I stay somehow linked to the previous question. Dance music is more and more breaking throught the wall of the club to get to a less established structures, being enjoyed from different perspective, not only as a recreational point of view. It is just a feeling or electronic music, getting out from the places where have been generally “shutted in”, is now achieving a broader cultural level, being then, perceived differently?
There is definitely a lot happening with dance music these days. It seems to become bigger and bigger and in America much more of mainstream culture, with big festivals popping up and a whole new landscape of clubs. Looking back over the history of dance music though it’s clear that it was always involved with some big themes like spiritual transcendence, community, diversity, sexuality… And that some very deep and important creative work has been going on in the dance music scene from when it began up until today. So it’s hard for me to say, but I do think that dance music culture is very deep and powerful and I am a fan of honoring that spirit however I can in a way that works with contemporary life today.

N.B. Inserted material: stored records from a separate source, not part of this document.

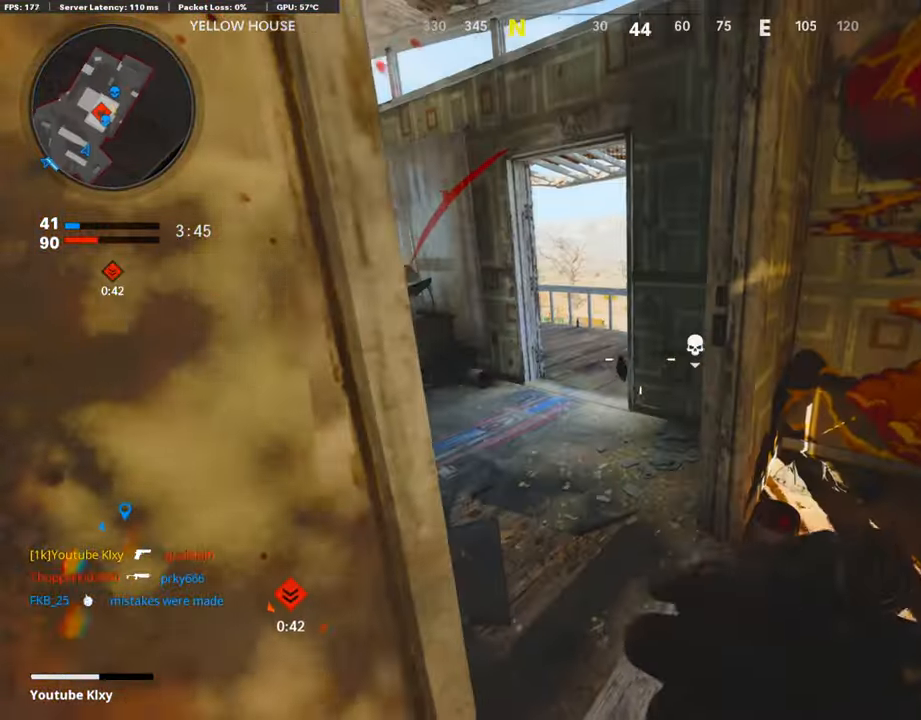
{"buttons": [], "left_stick": "up", "right_stick": "down-right", "events": [[101, "right_stick", "center"], [370, "L3", "up"], [437, "right_stick", "down-right"]]}
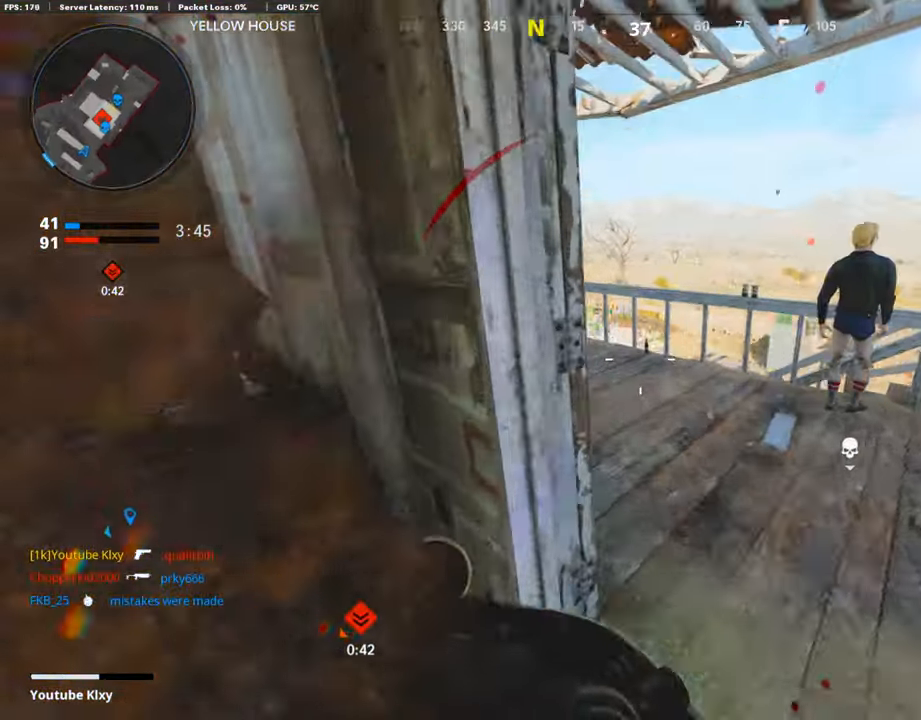
{"buttons": [], "left_stick": "up", "right_stick": "center", "events": [[218, "right_stick", "center"], [319, "CROSS", "down"], [369, "CROSS", "up"]]}
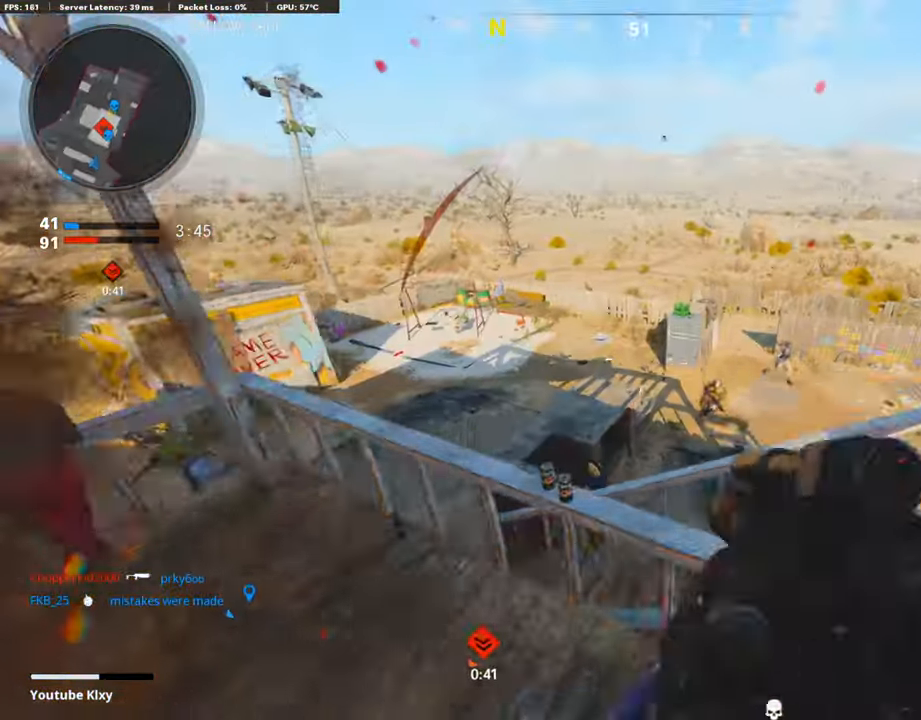
{"buttons": ["L2"], "left_stick": "down", "right_stick": "right", "events": [[17, "right_stick", "down-right"], [168, "right_stick", "center"], [269, "left_stick", "left"], [369, "right_stick", "right"], [386, "left_stick", "down"], [470, "L2", "down"]]}
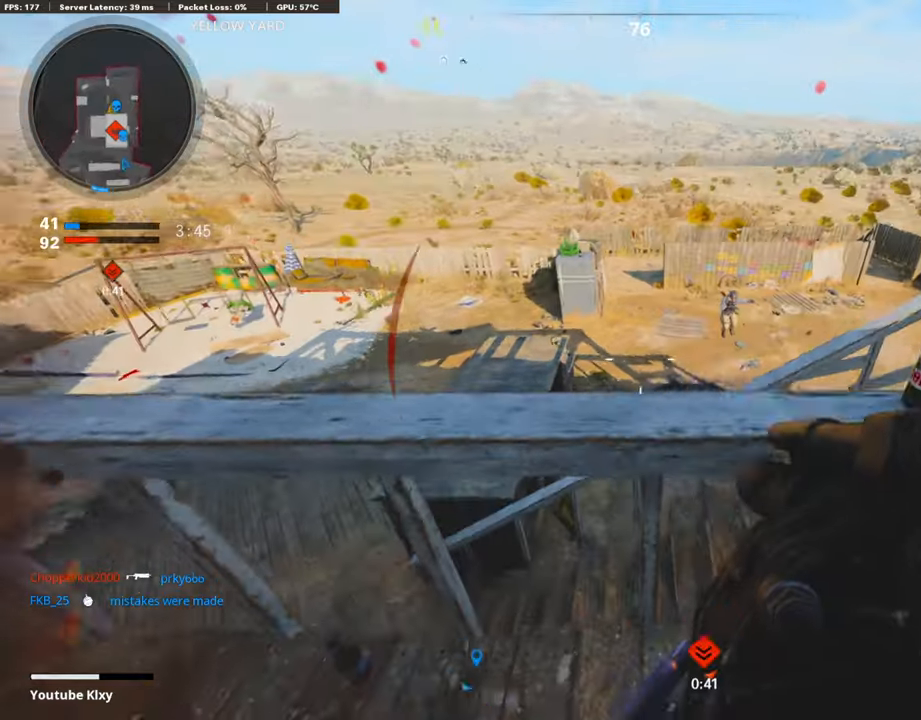
{"buttons": ["L3"], "left_stick": "up-right", "right_stick": "right", "events": [[84, "right_stick", "center"], [134, "left_stick", "down-right"], [151, "L2", "up"], [235, "right_stick", "right"], [403, "left_stick", "up-right"], [436, "L3", "down"]]}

Another track which left a mark is Causal Friday, you composed it together with the artistic group Black Leotard Front. Michelangelo Matos defined this track as “the greatest 15-minutes disco record of all time.” In your future plan do you see any collaboration with new artists you have never worked with?
Sure I can imagine lots of possible collaborations and would be very interested to see what would grow from them. Who knows what the future will bring and the impulse to create and develop communities with creativity at their core is at the center of what I do. I’m also very much enjoying this moment, the people I’m working with and everything that’s happening.